|Roasted Salmon and Asparagus.|
Clean eating at its best.
|Barcelona was beautiful|
and our meetings were successful
but there is no place like home.
- 1 salmon filet, skin on if possible (4 oz = 5 WW PPV if that matters to you) (I’ve said it a million times – if you are buying fish, buy the very best and freshest fish you can. For me, that means Whole Foods or a local fish monger. Yes, you will pay a bit more. If you are watching your pennies, enjoy a smaller portion, but make it the best.

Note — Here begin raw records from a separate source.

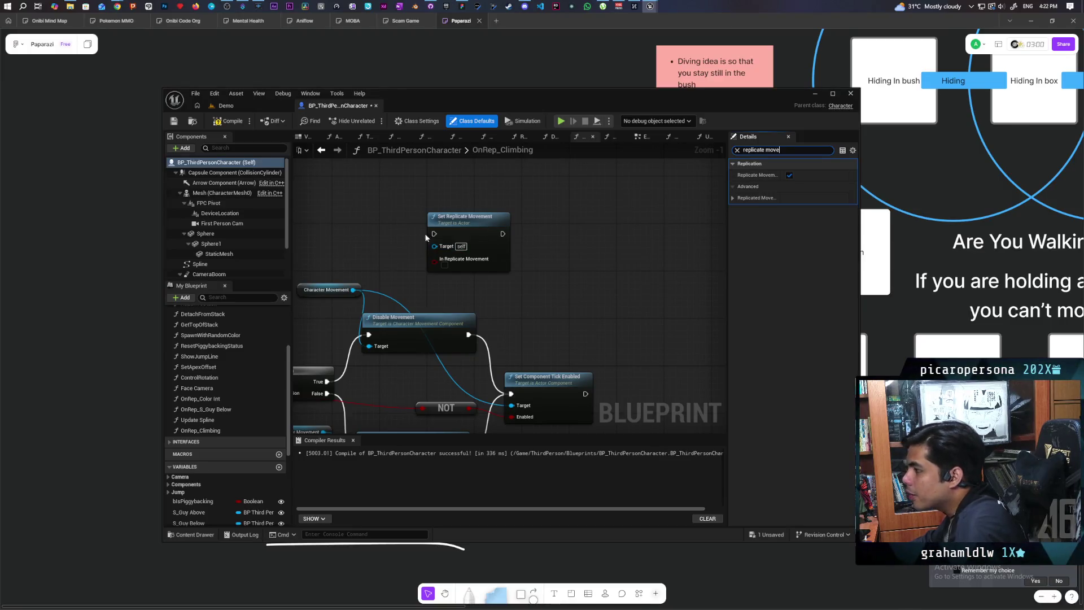
mouse_move(754, 177)
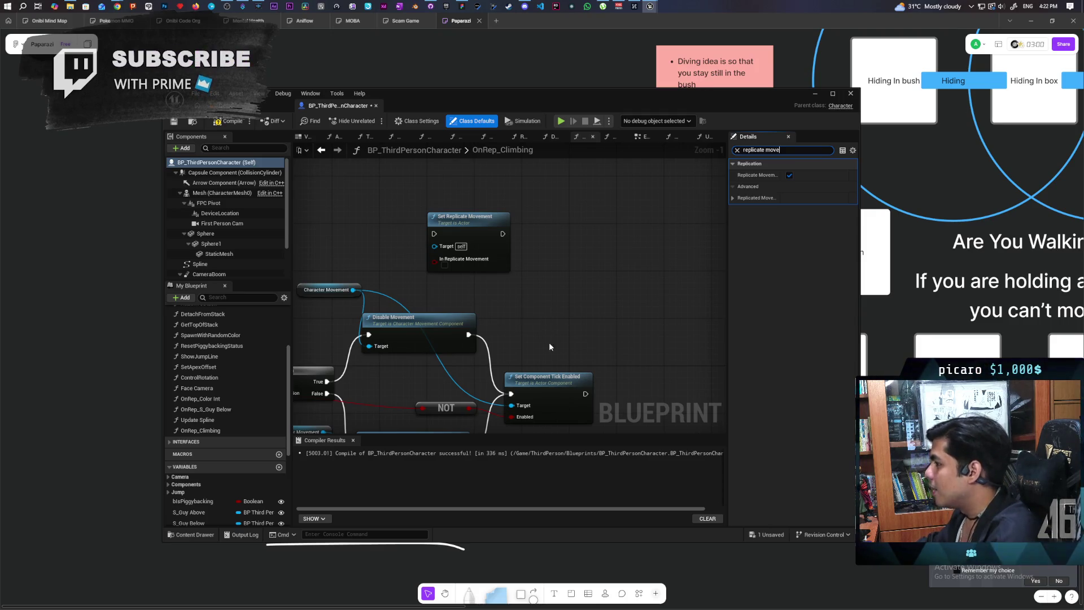
mouse_move(549, 342)
left_mouse_down()
mouse_move(588, 280)
mouse_move(591, 300)
left_mouse_up()
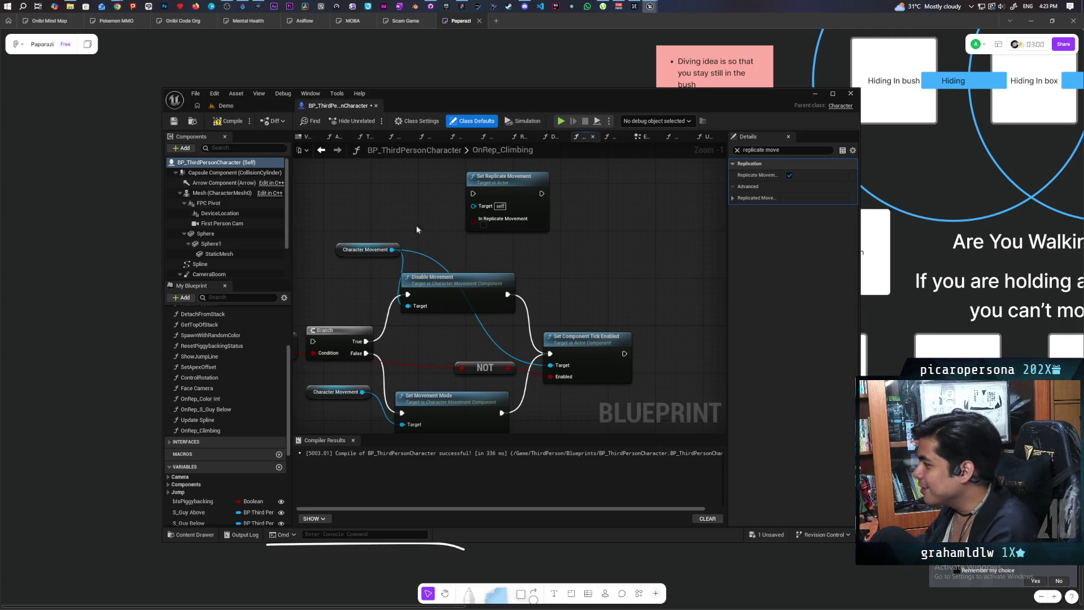
Step: Pan the graph past Set Movement Mode back to the OnRep_Climbing event and Branch
mouse_move(417, 229)
left_mouse_down()
mouse_move(400, 215)
mouse_move(437, 293)
mouse_move(450, 288)
mouse_move(454, 316)
mouse_move(533, 267)
mouse_move(612, 249)
mouse_move(581, 261)
left_mouse_up()
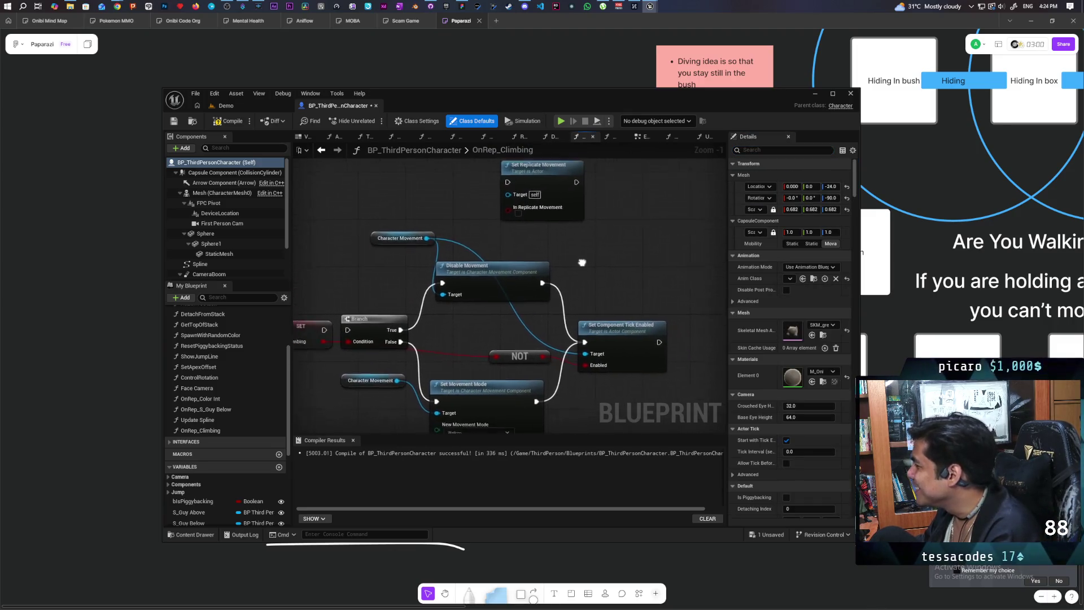
mouse_move(452, 286)
left_mouse_down()
mouse_move(484, 288)
mouse_move(435, 312)
left_mouse_up()
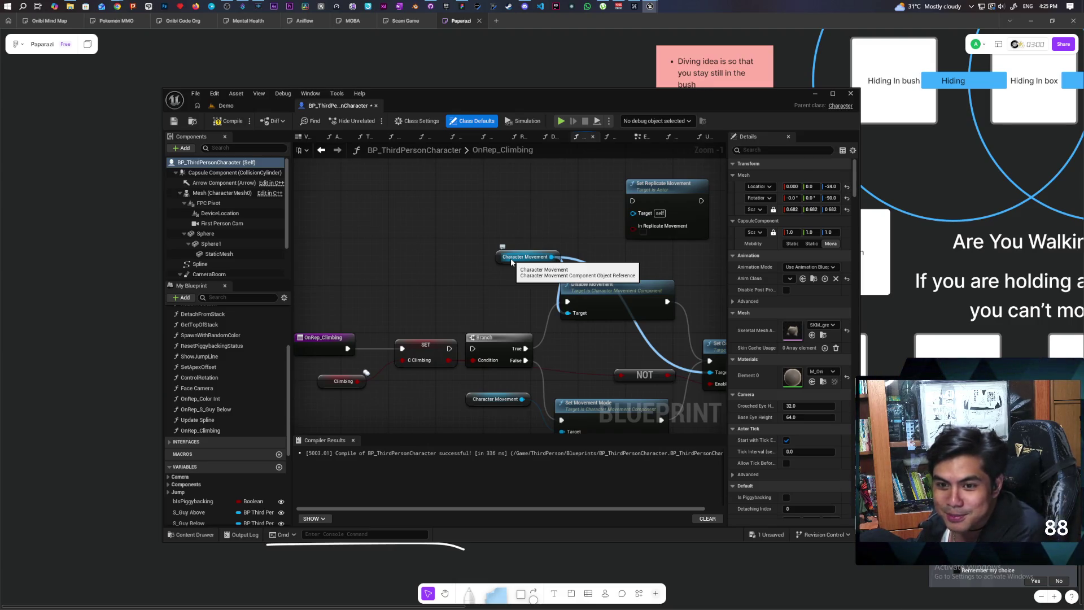
mouse_move(612, 253)
left_mouse_down()
mouse_move(479, 222)
mouse_move(564, 186)
mouse_move(492, 242)
left_mouse_up()
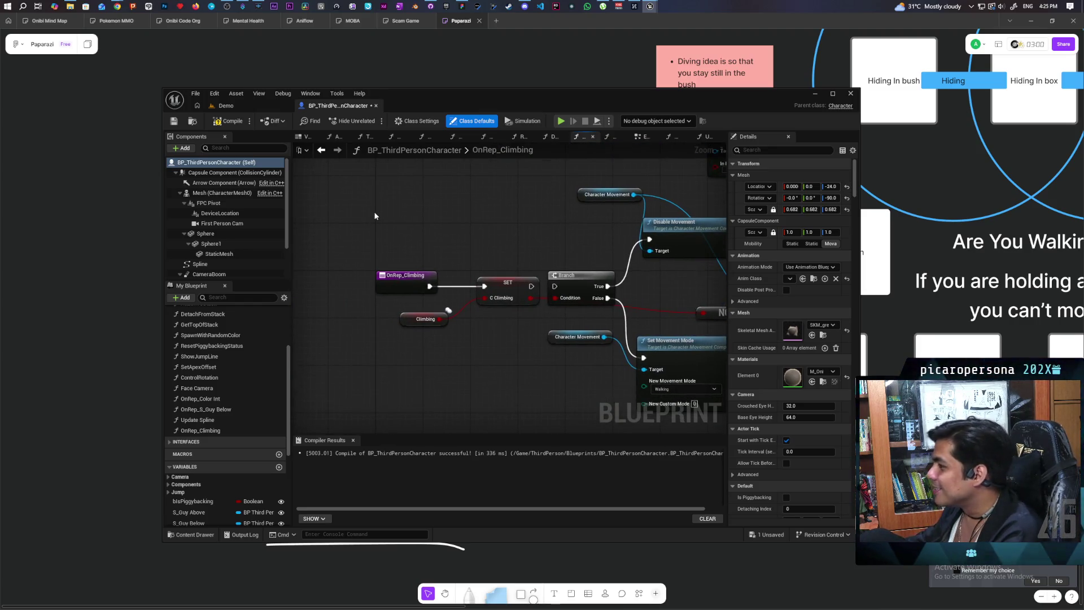
key("ctrl+s")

Sermon over.)
- 1 TBS Lemon Juice
- 1 TBS Lemon Zest
- 2 or 3 shakes garlic powder
- 1 tsp or so of dried oregano
- 1 ½ tsp or so of dried thyme
- 1 TBS of fresh parsley, chopped
- 1 tsp maple syrup
- Kosher Salt and Fresh Cracked Pepper
- 6 to 8 stalks of Asparagus, woody end trimmed off
- Cooking Spray
- Heat the oven to 400 degrees
- Line a cooking sheet with aluminum foil and spray it with cooking spray
- Place the fish (skin side down) and the asparagus on the tray – season liberally with salt and pepper and spray lightly with the cooking spray
- Place the tray in the oven and cook for 13 minutes
- While the fish is cooking, mix the rest of the ingredients in a small bowl, stirring well to soften the dried herbs
- When the timer dings @ 13 minutes, remove the fish and asparagus from the oven and top the fish with the herb lemon mixture
- Return the fish and asparagus to the oven and continue cooking another 3 to 5 minutes, depending upon the thickness of the fish – touch it to test for doneness, you want it to just give to a light pressure and not be too soft – but equally important, you don’t want it to be hard. (Nothing is worse than over cooked fish!)
- When the fish is done, place the asparagus on a plate and then gently slide a spatula between the skin and the flesh, laying the fish atop the asparagus to serve.